== Source document ==
Content starts

I thought our parting was complete
But you are insistently real

Don't protect me from the truth. I know how close you came to walking away. But now, with the chromatic splendor of the new comic spilling through your ocular dimension, that trembling in your loins tells you yes -- you will stay.

I always loved those posters of Mickey Mouse "through the years." You see how abbreviated he was at his inception, and how various marketing efforts guided his design towards bigger eyes and a calmer, more bourgeoisie attitude. In the 80s, he sometimes donned sunglasses and a sharp powder-blue blazer. Anyay, I love that stuff, and we're going to do something like that today. Besides, I'd like to provide a little insight and explanation for those of you wondering why we're so late with this one.

The Ordinary World - The more recent comics have all started with a page of sketches, like this one. I draw in the same format as the actual comic will eventually occupy as a way of getting comfortable in that space, to begin to think within those parameters. Sometimes the sketch starts to look a lot like a comic, but it remains a jumble without narrative flow.

Crossing the First Threshold - This is the comic in an early state. You can see that I've spent a disproportionate amount of time on the end (my favorite part of this one), which is something art school tells you not to do because generally everything gels more nicely when it develops more or less evenly. It's like a relationship: it works best when both people are on the same page, when their thoughts and feelings change together.

Approaching the Innermost Cave - More of the comic is filling in, and I'm adding more colors, although not very gracefully. The drawing looks stiff; I'm relying on obvious perspectives and poses. The panel layout was supposed to resemble the city skyline. I wanted that rhythm to emerge, for the reader to get in synch with it, before it finally takes a recognizable form in the buildings at the end. At that moment, I wanted a feeling of realization and recognition, as abstract thoughts suddenly solidify into something familiar and comforting.

Content ends

== Aim of the exercise ==
Copy out the whole post about making the comic above, word for word.

== Data items ==

Content starts

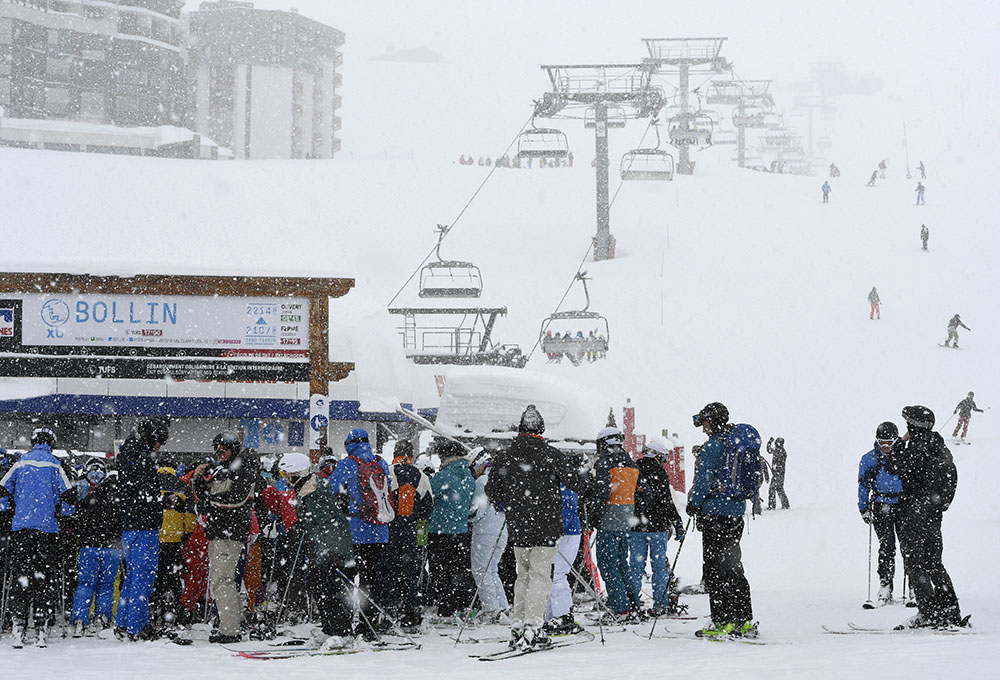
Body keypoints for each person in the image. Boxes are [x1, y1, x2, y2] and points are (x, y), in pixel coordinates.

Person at [485, 404, 587, 650]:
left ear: (520, 429)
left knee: (523, 575)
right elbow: (576, 483)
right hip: (546, 524)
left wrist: (507, 500)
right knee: (541, 575)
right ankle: (533, 626)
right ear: (541, 429)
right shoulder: (551, 454)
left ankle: (518, 625)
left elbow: (491, 489)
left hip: (519, 525)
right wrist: (588, 482)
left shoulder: (506, 455)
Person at [886, 406, 964, 628]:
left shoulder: (914, 449)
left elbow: (892, 466)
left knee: (915, 564)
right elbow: (951, 476)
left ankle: (928, 612)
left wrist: (900, 443)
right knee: (934, 563)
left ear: (913, 425)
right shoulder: (939, 446)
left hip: (913, 514)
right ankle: (950, 609)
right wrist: (940, 505)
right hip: (932, 517)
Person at [0, 427, 75, 648]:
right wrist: (64, 513)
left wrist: (9, 511)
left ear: (33, 442)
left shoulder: (21, 462)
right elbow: (69, 496)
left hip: (21, 527)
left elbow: (2, 489)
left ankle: (18, 623)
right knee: (43, 577)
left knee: (21, 574)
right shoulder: (55, 464)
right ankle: (41, 624)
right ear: (51, 442)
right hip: (47, 529)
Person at [686, 402, 756, 638]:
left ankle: (722, 621)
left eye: (705, 423)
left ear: (712, 422)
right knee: (733, 566)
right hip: (736, 513)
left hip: (715, 514)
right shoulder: (737, 443)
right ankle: (743, 620)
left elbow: (704, 479)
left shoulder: (713, 446)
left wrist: (694, 503)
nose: (704, 428)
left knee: (715, 569)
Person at [278, 453, 356, 651]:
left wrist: (330, 552)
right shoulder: (306, 489)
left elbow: (328, 525)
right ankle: (330, 628)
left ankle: (342, 633)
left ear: (300, 474)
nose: (286, 480)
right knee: (317, 585)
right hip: (322, 547)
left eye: (289, 475)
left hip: (333, 548)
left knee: (333, 590)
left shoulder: (314, 492)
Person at [191, 431, 260, 644]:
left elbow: (236, 498)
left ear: (233, 450)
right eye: (217, 450)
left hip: (229, 532)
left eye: (224, 450)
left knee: (222, 581)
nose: (220, 454)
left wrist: (210, 500)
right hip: (220, 531)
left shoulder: (242, 467)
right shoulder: (226, 469)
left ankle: (230, 630)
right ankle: (235, 622)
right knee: (221, 581)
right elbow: (204, 495)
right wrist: (199, 479)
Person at [329, 427, 392, 639]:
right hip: (380, 530)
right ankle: (369, 626)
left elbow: (331, 490)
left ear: (349, 444)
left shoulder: (347, 464)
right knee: (371, 580)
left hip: (353, 531)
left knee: (346, 580)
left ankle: (344, 625)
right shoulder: (381, 463)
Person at [115, 418, 169, 641]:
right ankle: (137, 627)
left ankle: (123, 623)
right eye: (159, 441)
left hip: (129, 526)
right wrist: (163, 500)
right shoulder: (143, 458)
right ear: (151, 438)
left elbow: (132, 491)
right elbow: (147, 492)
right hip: (145, 525)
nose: (160, 446)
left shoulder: (126, 454)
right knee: (143, 578)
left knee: (132, 577)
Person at [589, 426, 643, 623]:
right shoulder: (631, 463)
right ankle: (632, 604)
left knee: (608, 564)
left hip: (609, 519)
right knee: (622, 563)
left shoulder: (605, 463)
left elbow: (602, 492)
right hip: (626, 519)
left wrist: (594, 513)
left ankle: (620, 608)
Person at [630, 439, 685, 616]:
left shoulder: (633, 470)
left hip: (637, 526)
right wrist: (677, 523)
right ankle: (661, 602)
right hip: (658, 527)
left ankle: (633, 603)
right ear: (657, 455)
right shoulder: (659, 474)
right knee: (659, 567)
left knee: (636, 567)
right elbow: (667, 502)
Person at [384, 439, 434, 631]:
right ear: (411, 455)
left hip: (388, 528)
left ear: (395, 453)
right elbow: (428, 507)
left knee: (388, 570)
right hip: (409, 529)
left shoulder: (386, 471)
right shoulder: (421, 476)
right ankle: (412, 612)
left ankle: (389, 610)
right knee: (410, 571)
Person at [70, 458, 121, 637]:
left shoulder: (84, 496)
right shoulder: (117, 495)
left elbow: (74, 520)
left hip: (87, 547)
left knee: (85, 584)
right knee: (107, 586)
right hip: (112, 548)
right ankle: (102, 618)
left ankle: (79, 619)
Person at [427, 438, 476, 620]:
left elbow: (428, 496)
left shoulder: (444, 476)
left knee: (440, 570)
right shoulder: (469, 477)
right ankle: (462, 605)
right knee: (459, 570)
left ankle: (445, 608)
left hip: (440, 530)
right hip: (462, 530)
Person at [858, 422, 905, 604]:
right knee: (887, 546)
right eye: (881, 442)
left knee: (908, 547)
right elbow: (863, 485)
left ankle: (913, 586)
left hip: (903, 505)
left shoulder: (904, 456)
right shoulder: (869, 459)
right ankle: (885, 584)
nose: (885, 446)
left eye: (889, 442)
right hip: (880, 504)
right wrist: (863, 508)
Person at [151, 457, 196, 629]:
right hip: (174, 540)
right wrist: (184, 534)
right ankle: (175, 612)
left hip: (152, 538)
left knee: (154, 578)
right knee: (173, 578)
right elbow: (190, 518)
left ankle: (154, 612)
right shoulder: (182, 486)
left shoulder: (151, 482)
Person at [469, 449, 509, 623]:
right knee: (492, 570)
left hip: (485, 532)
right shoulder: (505, 480)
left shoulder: (483, 481)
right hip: (502, 530)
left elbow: (478, 510)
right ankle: (502, 606)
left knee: (481, 571)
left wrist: (468, 517)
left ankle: (491, 609)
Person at [545, 477, 584, 633]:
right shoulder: (556, 484)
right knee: (550, 574)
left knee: (558, 574)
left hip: (567, 534)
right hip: (563, 532)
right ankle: (551, 616)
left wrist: (555, 531)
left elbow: (567, 510)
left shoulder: (562, 485)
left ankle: (563, 616)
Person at [765, 437, 790, 510]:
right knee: (780, 489)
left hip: (777, 474)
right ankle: (785, 505)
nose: (775, 444)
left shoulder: (779, 451)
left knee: (772, 489)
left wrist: (769, 442)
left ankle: (772, 506)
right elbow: (770, 451)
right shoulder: (782, 451)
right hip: (780, 474)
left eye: (776, 442)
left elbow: (769, 450)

Content ends

== Response to this task ==
I thought our parting was complete
But you are insistently real

Don't protect me from the truth. I know how close you came to walking away. But now, with the chromatic splendor of the new comic spilling through your ocular dimension, that trembling in your loins tells you yes -- you will stay.

I always loved those posters of Mickey Mouse "through the years." You see how abbreviated he was at his inception, and how various marketing efforts guided his design towards bigger eyes and a calmer, more bourgeoisie attitude. In the 80s, he sometimes donned sunglasses and a sharp powder-blue blazer. Anyay, I love that stuff, and we're going to do something like that today. Besides, I'd like to provide a little insight and explanation for those of you wondering why we're so late with this one.

The Ordinary World - The more recent comics have all started with a page of sketches, like this one. I draw in the same format as the actual comic will eventually occupy as a way of getting comfortable in that space, to begin to think within those parameters. Sometimes the sketch starts to look a lot like a comic, but it remains a jumble without narrative flow.

Crossing the First Threshold - This is the comic in an early state. You can see that I've spent a disproportionate amount of time on the end (my favorite part of this one), which is something art school tells you not to do because generally everything gels more nicely when it develops more or less evenly. It's like a relationship: it works best when both people are on the same page, when their thoughts and feelings change together.

Approaching the Innermost Cave - More of the comic is filling in, and I'm adding more colors, although not very gracefully. The drawing looks stiff; I'm relying on obvious perspectives and poses. The panel layout was supposed to resemble the city skyline. I wanted that rhythm to emerge, for the reader to get in synch with it, before it finally takes a recognizable form in the buildings at the end. At that moment, I wanted a feeling of realization and recognition, as abstract thoughts suddenly solidify into something familiar and comforting.